Crews removed the monument in five chunks over the course of several hours as a large crowd looked on, WAAY-TV reported.
“It’s just a good time. People are relaxed, they’re cheering,” WAAY-TV quoted Joretha Wright, who watched the removal, as saying.
“It’s just a nice feeling with everything that has been going on and all the tension and division, it’s just nice that something like this that’s caused so much chaos is actually bringing people together,” she said.
A national movement
More than a dozen schools and roads named after Confederate leaders have also been renamed.
Madison County Commissioner JesHenry Malone said in a statement provided to CNN, however, that the debate to find a way to legally remove the statue began internally months before Floyd’s death.

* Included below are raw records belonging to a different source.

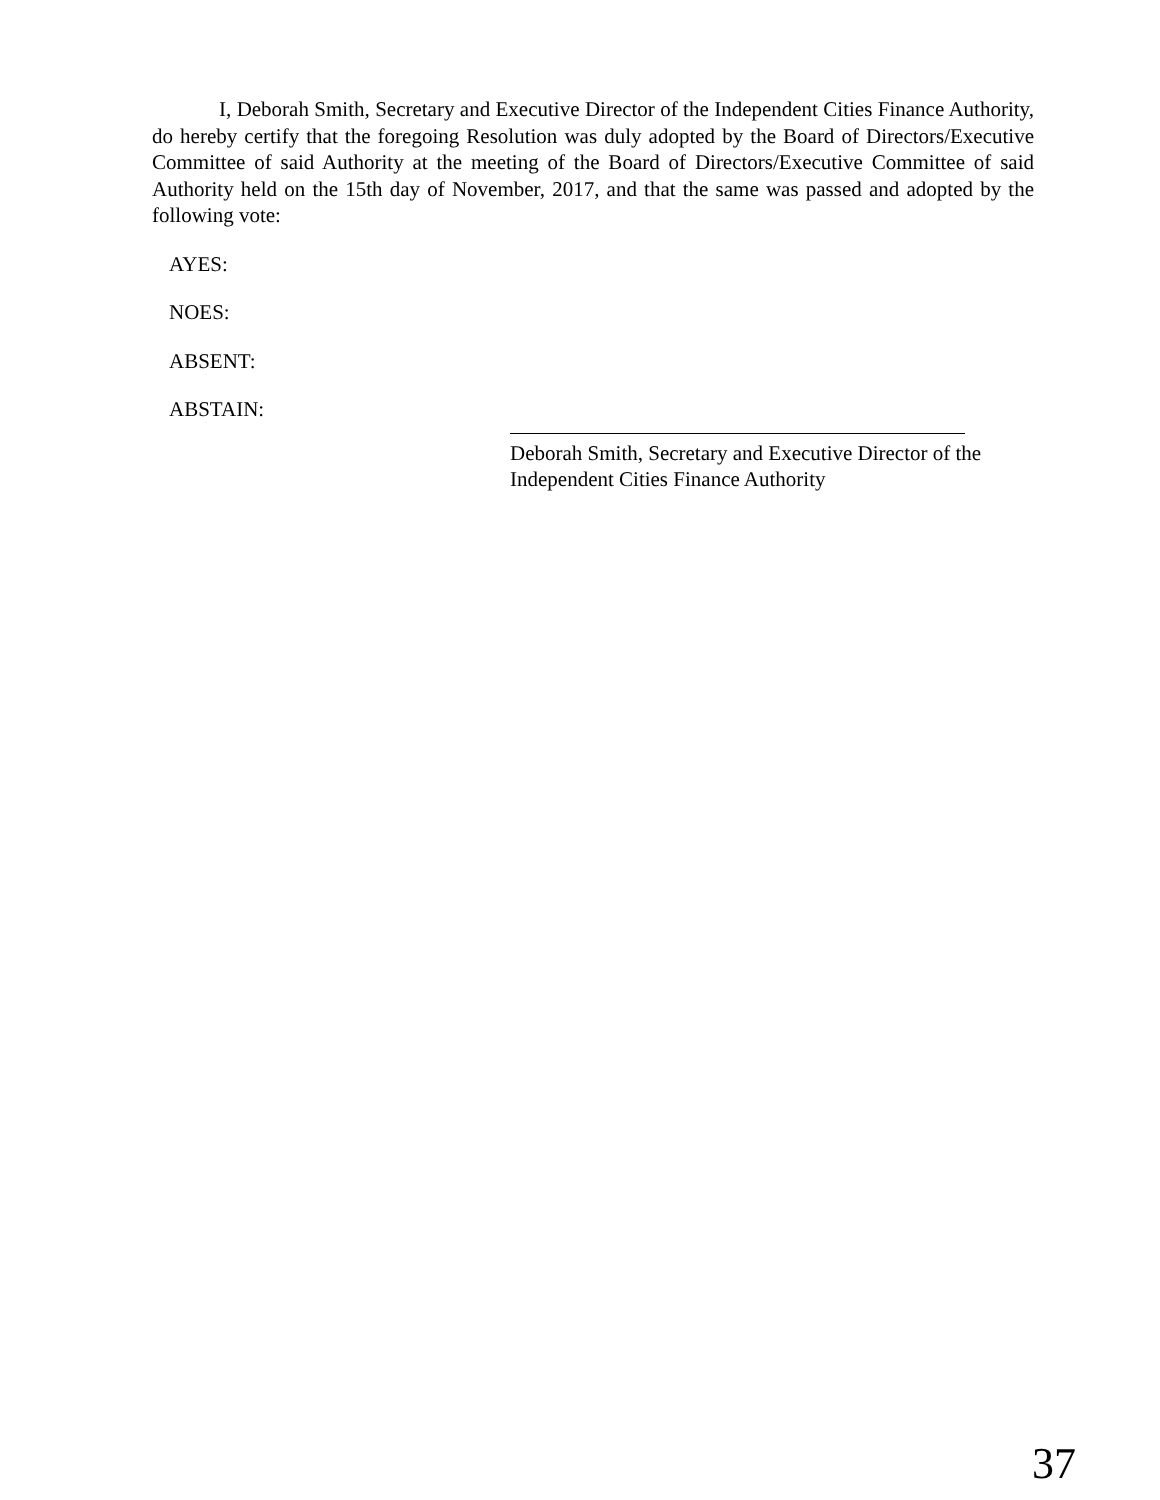I, Deborah Smith, Secretary and Executive Director of the Independent Cities Finance Authority, do hereby certify that the foregoing Resolution was duly adopted by the Board of Directors/Executive Committee of said Authority at the meeting of the Board of Directors/Executive Committee of said Authority held on the 15th day of November, 2017, and that the same was passed and adopted by the following vote:
AYES:
NOES:
ABSENT:
ABSTAIN:
Deborah Smith, Secretary and Executive Director of the
Independent Cities Finance Authority
37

“We know that government can be bureaucratic at times and often slower than what we would prefer, but we had no desire to violate our oaths of office to appease public sentiment,” Malone stated.
Plus, they were battling Alabama’s Memorial Preservation Act, enacted in 2017, which bars the removal, renaming and alteration of monuments, memorial streets, and memorial or architecturally significant buildings that have been located on public property for 40 or more years.
‘A day for continued growth and healing’
Malone said he had received three letters in opposition to the monument’s removal.
One member of the United Daughters of the Confederacy stated in an affidavit that she fears the statue wouldn’t be as protected at the cemetery as at its courthouse location, with lights and more public police presence, according to WAAY-TV.
Malone knows not everyone is celebrating the move.
“Today is a monumental day… I will not mark this day as a day of celebration but rather a day of continued growth and healing,” Malone said in his statement.
As for what will go in the spot where the controversial memorial stood, Malone told CNN they will soon have a new administrative building, and they hope to expand the current courthouse.